The Troubled Asset Relief Program, widely known as TARP, will continue until October 3, 2010 , Geithner said, arguing for prudence in keeping an unpopular program afloat until almost the end of next year. "Well, prudence and the fact that my dividends aren't quite up to the level they were before this crap fest got started," Geithner said.

"We must not waver in our resolve to ensure that no banker will go without that third Lexus just because he or she caused a world-wide economic meltdown the full ramifications of which we still don't understand," he said.

Instead of exiting the TARP, Geithner said its unused balance could still be used to support yacht refitting , to bolster the ability of community banks to ignore local lenders while speculating in mortgage backed Slim Jim futures and to help efforts to restore activity in secondary bond markets where loans are pooled together to hide the fact that they aren't worth the paper they're written on.

Oh wait, they aren't written on paper. They only exist as imaginary data bits in the computer of some drunk physicist who got fired from his teaching job for diddling the co-eds. Even better.

Americans found the idea of using taxpayer money to rescue Wall Street downright offensive. "I understand their feelings," Geithner told reporters. "But this is a democracy. It's not about the will of the people. At least not those people."

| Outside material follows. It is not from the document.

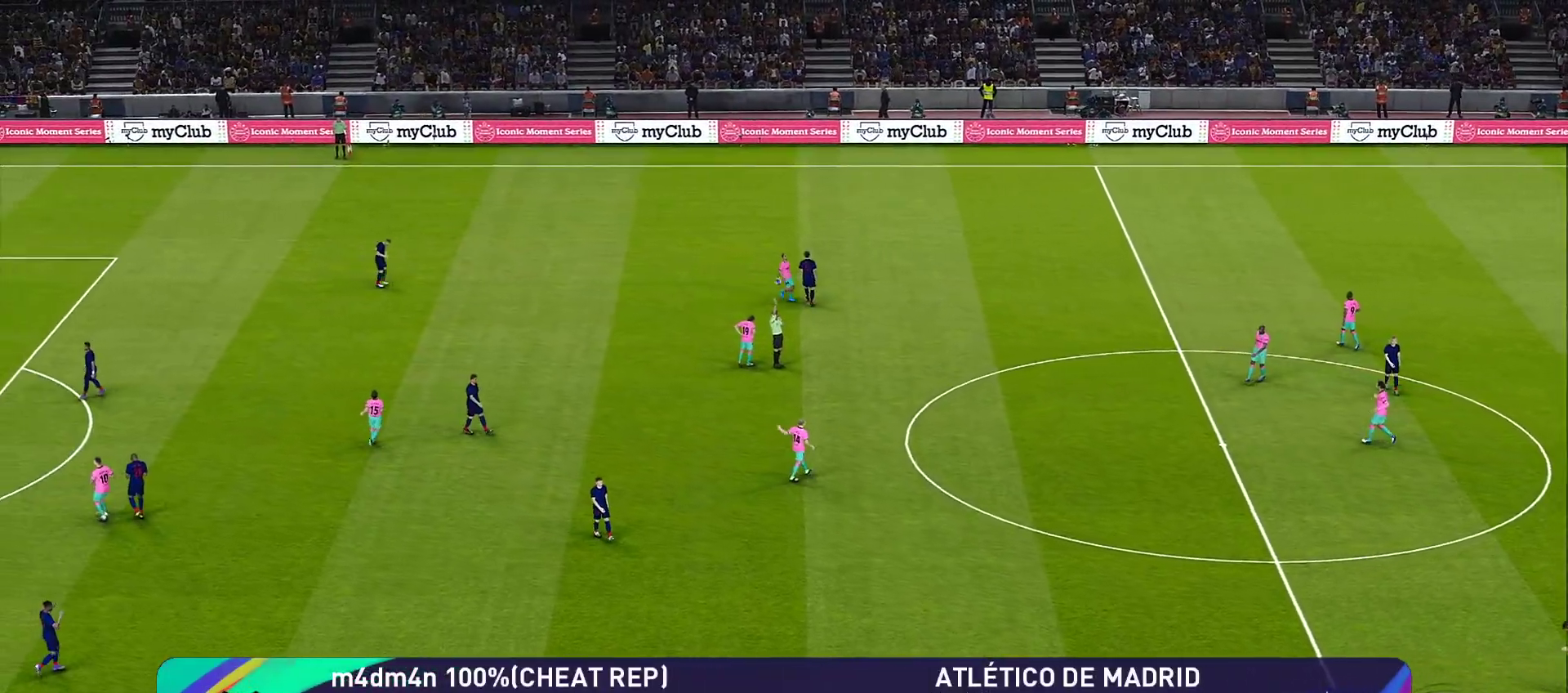
{"buttons": [], "left_stick": "center", "right_stick": "center", "events": []}
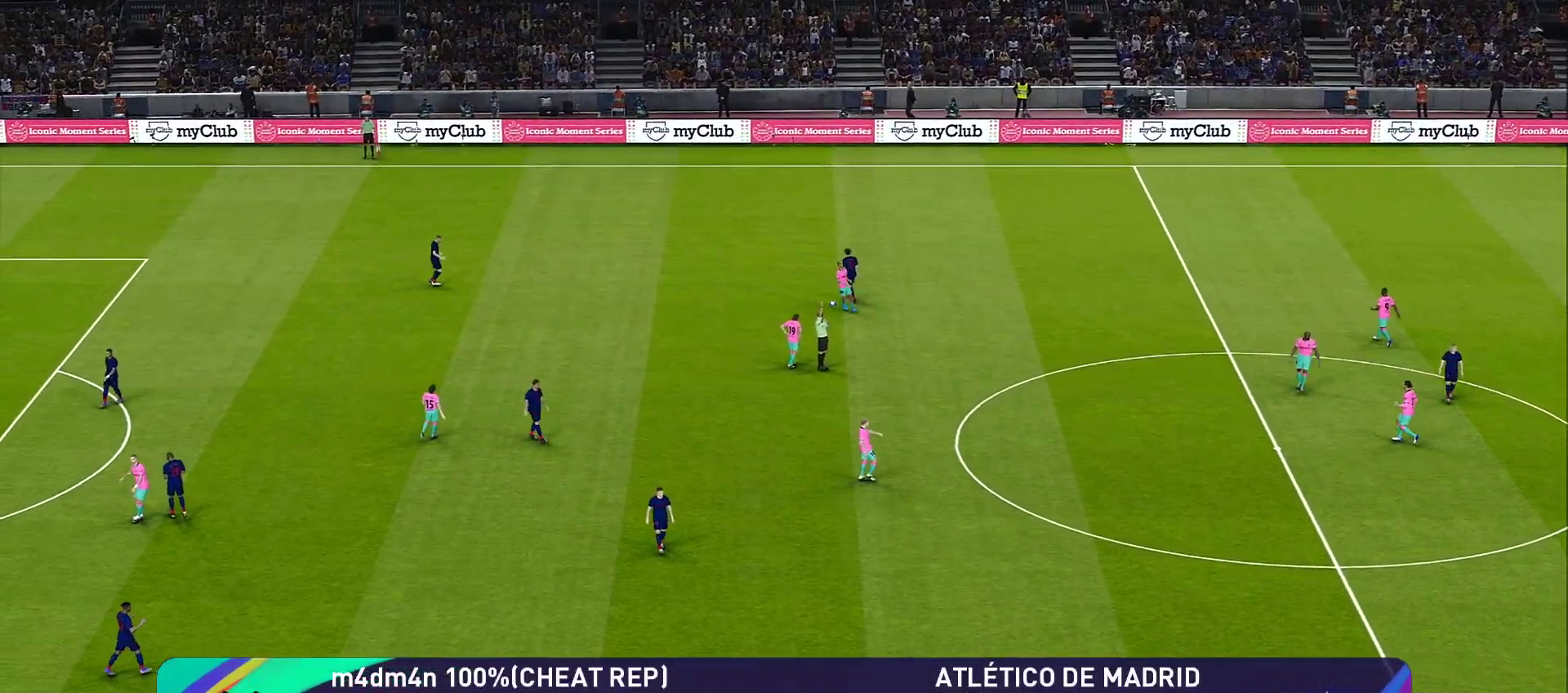
{"buttons": [], "left_stick": "center", "right_stick": "center", "events": []}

Democrats and Republicans alike say they want the TARP to end, but they are they are ones that put it in effect in the first place, so not much more than incoherent babbling is expected from them.

Banks, too, want the program to end, so they can get back to investing in machines that run on carpet lint and turn whale feces into bio-degradable clothing without worrying about some government official expecting them to read the prospectus.

In a teleconference with reporters, panel chairwoman Elizabeth Warren said the TARP was effective in stopping a spreading panic in members only clubs and gated communities. However, she said, the TARP also was supposed to support the broader economic recovery by stemming foreclosures and boosting lending to consumers, and in those aspects it's fallen far short. "We plan to get on that right after we get the year end bonuses paid out," Geithner said.

Pelosi, with the support of President Barack Obama , is now looking to divert some of those TARP "savings" into job creation efforts with the nation's unemployment rate at 10 percent and projected to rise into next year. "Once we make sure the bankers obscene salaries and flagrant spending practices are secured, we plan to focus on people who would like to have a place to live and something to eat," Pelosi said.

Obama has conditioned his support on using some of those TARP "savings" into deficit reduction, while congressional Republicans would like to see if all of it used to knock down the deficits. "Heck, anybody who would support republicans today probably doesn't have marketable skills anyway," said one senate aide. "So why should we worry about unemployment?"